A deficiency in the levels of Cathepsin E in the body may play a part in inflammatory skin diseases such as atopic dermatitis, for which treatment would rely on fixing functionality and levels of the protein in the body. Along with renin and Cathepsin D, Cathepsin E is one of the only few aspartic proteases known to be made in human tissues other than those of gastrointestinal and reproductive tracts.

== Structure ==
The structure of Cathepsin E is very similar to those of Cathepsin D and BACE1, and all 3 have almost identical active site regions. The differences between them lie in the microenvironments that surround their active sites. Residues DTG 96-98 and DTG 281-283 contribute to the formation of the enzyme’s active site. There are also two pairs of disulfide bonds at residues Cys 272-276 and Cys 314-351. Two other Cys residues at positions 109 and 114 on the amino acid chain reside close to teach other in three dimensional space, however the distance between their sulfur atoms is 3.53 Å which is too large for the formation of a proper disulfide bond. The structure also has four hydrogen bonds between the Asp residues of the active site and the surrounding residues. A distinguishing factor of Cathepsin E in comparison with the structure of Cathepsin D and BACE1 can be seen at the formation of an extra hydrogen bond between the Asp 96 and Ser 99 residues, and absence of a hydrogen bond with Leu/Met at Asp 281.

== Location ==
The enzyme is distributed in cells of the gastrointestinal tracts, lymphoid tissues, blood cells, urinary organs and microglia.
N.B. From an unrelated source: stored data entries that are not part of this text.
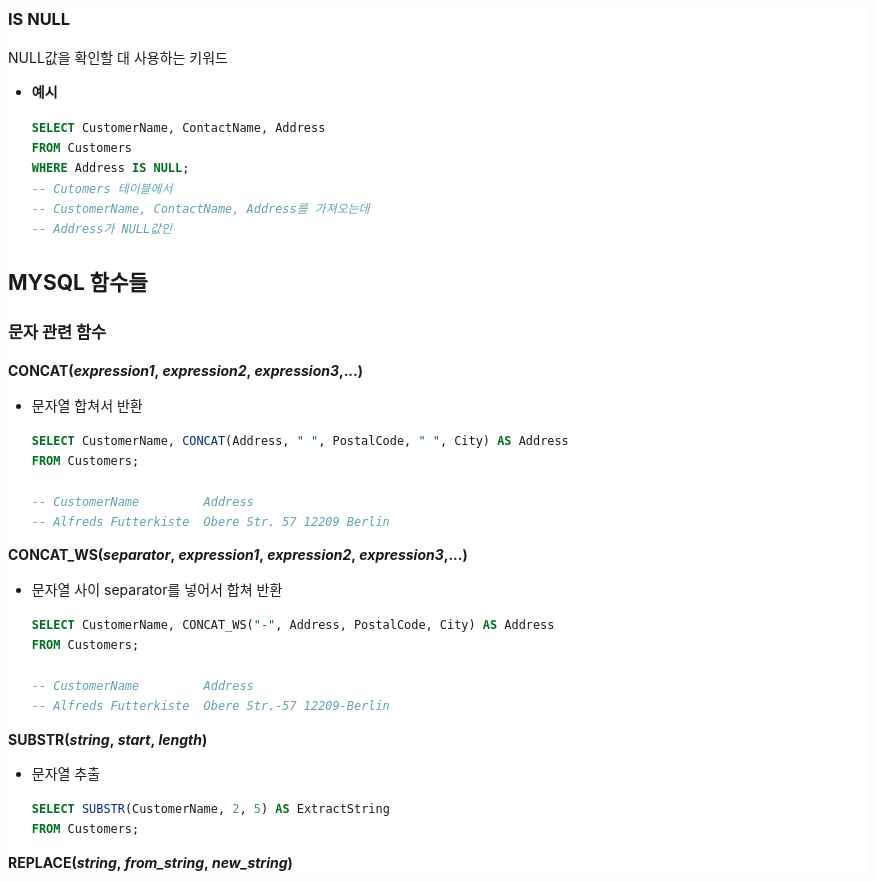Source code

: 
### IS NULL

NULL값을 확인할 대 사용하는 키워드

- **예시**
    
    ```sql
    SELECT CustomerName, ContactName, Address
    FROM Customers
    WHERE Address IS NULL;
    -- Cutomers 테이블에서
    -- CustomerName, ContactName, Address를 가져오는데
    -- Address가 NULL값인
    ```
    

## MYSQL 함수들

### 문자 관련 함수

**CONCAT(*expression1*, *expression2*, *expression3*,...)**

- 문자열 합쳐서 반환
    
    ```sql
    SELECT CustomerName, CONCAT(Address, " ", PostalCode, " ", City) AS Address
    FROM Customers;
    
    -- CustomerName	        Address
    -- Alfreds Futterkiste	Obere Str. 57 12209 Berlin
    ```
    

**CONCAT_WS(*separator*, *expression1*, *expression2*, *expression3*,...)**

- 문자열 사이 separator를 넣어서 합쳐 반환
    
    ```sql
    SELECT CustomerName, CONCAT_WS("-", Address, PostalCode, City) AS Address
    FROM Customers;
    
    -- CustomerName	        Address
    -- Alfreds Futterkiste	Obere Str.-57 12209-Berlin
    ```
    

**SUBSTR(*string*, *start*, *length*)**

- 문자열 추출
    
    ```sql
    SELECT SUBSTR(CustomerName, 2, 5) AS ExtractString
    FROM Customers;
    ```
    

**REPLACE(*string*, *from_string*, *new_string*)**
Its intracellular localization in different mammalian cells is different to that of its analog Cathepsin D. Cathepsin E associates with the membrane tissue in the intracellular canaliculi of gastric parietal cells, bile canaliculi of hepatic cells, cells of the rinal proximal tubule in the kidney, epithelial cells in the intestine, trachea and bronchi, osteoclasts and even in erythrocytes. Its localization in the endosome structures can be seen in many different cell types such as antigen-presenting B cell lymphoblasts, gastric cells and microglia. Its presence is also detected in the cisternae of the cell’s endoplasmic reticulum.

== Function ==
Cathepsin E plays a vital role in protein degradation, antigen processing via the MHC class II pathway and bioactive protein generation. The enzyme is also thought to be involved in age induced neuronal death pathway execution as well as the excessive stimulation of glutamate receptors with excitotoxins and transient forebrain ischemia. In an experiment carried out on rats, Cathepsin E was barely detected in the brain tissues of young rats, however in older rats its level was greatly increased in the neostriatum and cerebral cortex. The enzyme was also expressed at high levels in the activated microglia of the hippocampal CA1 region and in degenerating neurons for a week after transient forebrain ischemia. Cathepsin E has a possible role in the development of well differentiated adenocarcinoma from intestinal metaplasia. The enzyme also plays a part in association with dendritic cells where it generates the CD4 repertoire in response to self and foreign proteins.

== Post-translational modification ==
The enzyme is glycosylated. Different cell types contribute to the differences in the nature of the carbohydrate chain. A high mannose-type oligosaccharide is observed in the proenzyme in fibroblasts, however the mature enzyme can be seen with a complex-type oligosaccharide. In the membranes of erythrocytes, the mature enzyme and the pro-enzyme both have a complex-type oligosaccharide. Auto catalytic cleavage produces two forms of the enzyme, with Form 1 beginning at residue Ile 54 and Form 2 at Thr 57.